Lawmakers, this is no way to run a state. You need to find a radically different approach to negotiating. The governor, too, was once again too hands-off until too late in the negotiations.

There have been ideas, big and small, to tweak the process. But ultimately, finishing on time relies on lawmakers’ willingness to compromise and to put civic duty above partisanship. They should pay a price for shutting the public out.

Both parties bear responsibility for the delay. Senate Republicans stubbornly refused to negotiate key elements of the budget until the House Democrats voted on the big new taxes underpinning their education-reform plan. If rumors in Olympia are true, the secret budget plan includes none of Democrats’ progressive tax changes. The GOP had their own stunts, refusing for months to approve union contracts, although it is now clear Republicans could not pass a final budget without approving the raises.

Whether the 2017 Legislature is a failure on the biggest measure — producing thoughtful, comprehensive education-funding reform — is still an open question. We’ll know when we are able to analyze the final, still-secret deal, after it is embedded in law.

The state Supreme Court in 2012 demanded lawmakers actually pay for the education system it authorized, instead of shunting the bill to local school levies that vary widely across the state. School levies must be small and cover only nonessential services.

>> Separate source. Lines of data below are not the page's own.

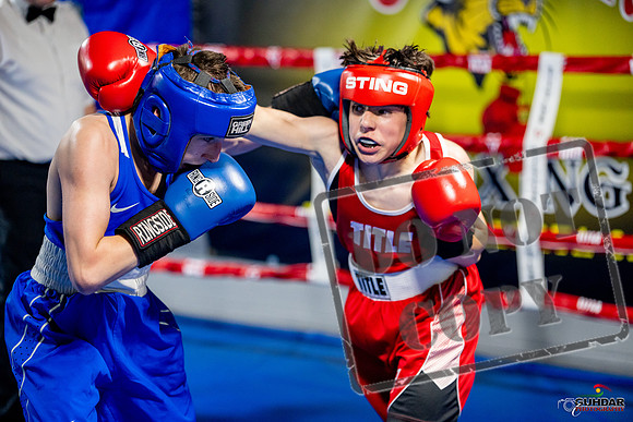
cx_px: 316
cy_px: 211
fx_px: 1548
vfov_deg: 15.5
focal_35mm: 88
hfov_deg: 23.1
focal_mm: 88
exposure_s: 1/1000
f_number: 2
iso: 4000
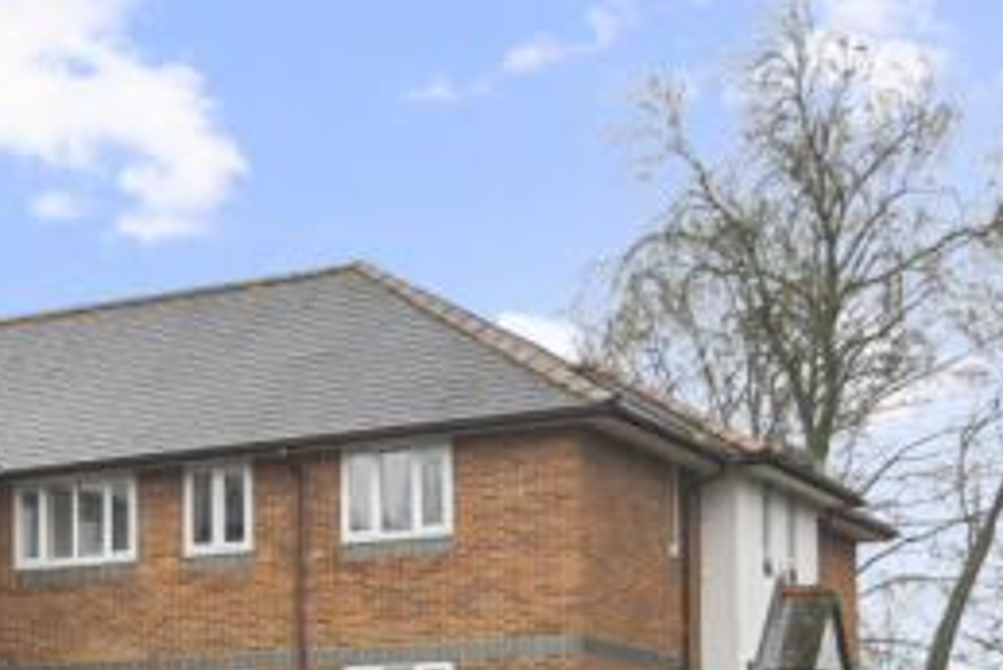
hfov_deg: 19.3
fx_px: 2425
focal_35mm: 87
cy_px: 920
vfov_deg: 14.9
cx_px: -643
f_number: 6.3
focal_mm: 22
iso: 320
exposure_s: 1/50
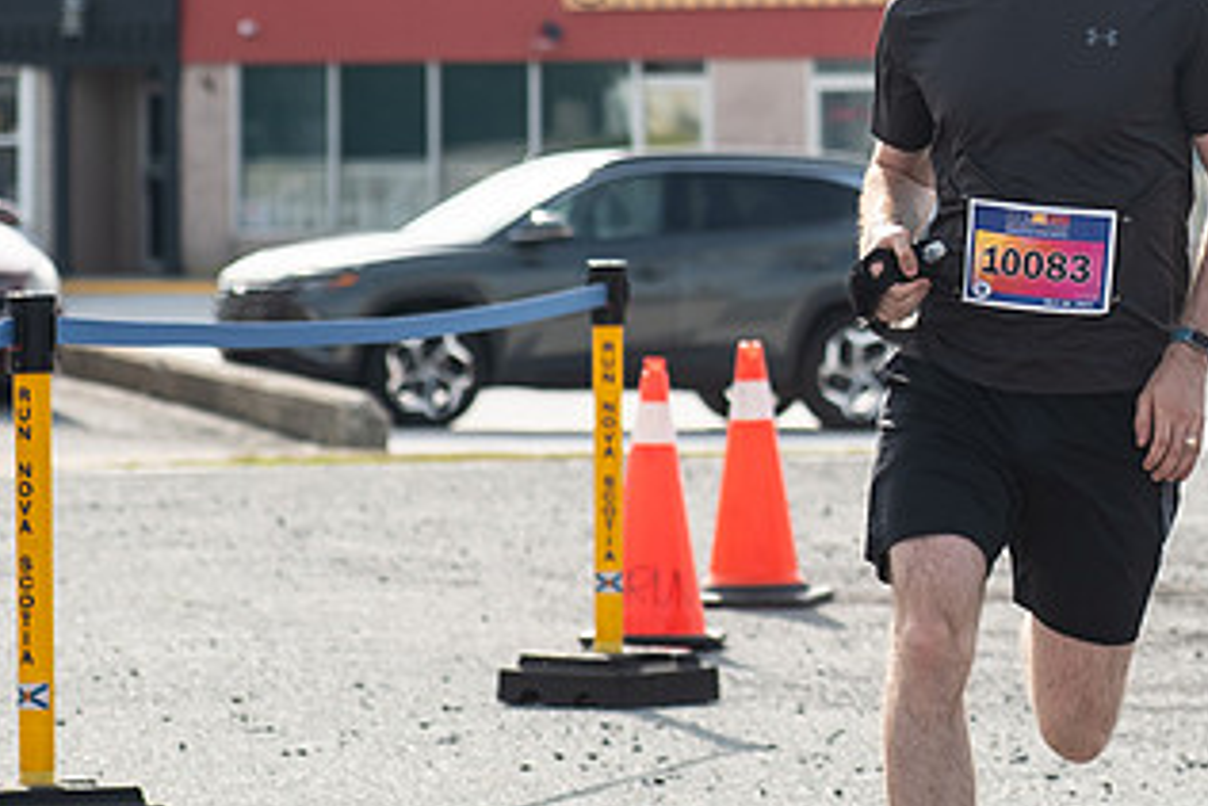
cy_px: 44
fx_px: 9097
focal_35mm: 271
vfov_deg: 5.1
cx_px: 1070
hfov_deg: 7.6
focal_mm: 82
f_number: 4.5
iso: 250
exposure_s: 1/2000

The new plan must fully cover basic education, including teachers’ salaries. It must provide money to turn underperforming schools into high achievers, to raise graduation rates that lag behind peer states and to lift the potential of all students with innovation and support.

These are complex duties for a part-time citizen Legislature. But lawmakers have had years to work this out. It is an embarrassment that just days until a possible government shutdown, the public has no real idea what is happening behind closed doors.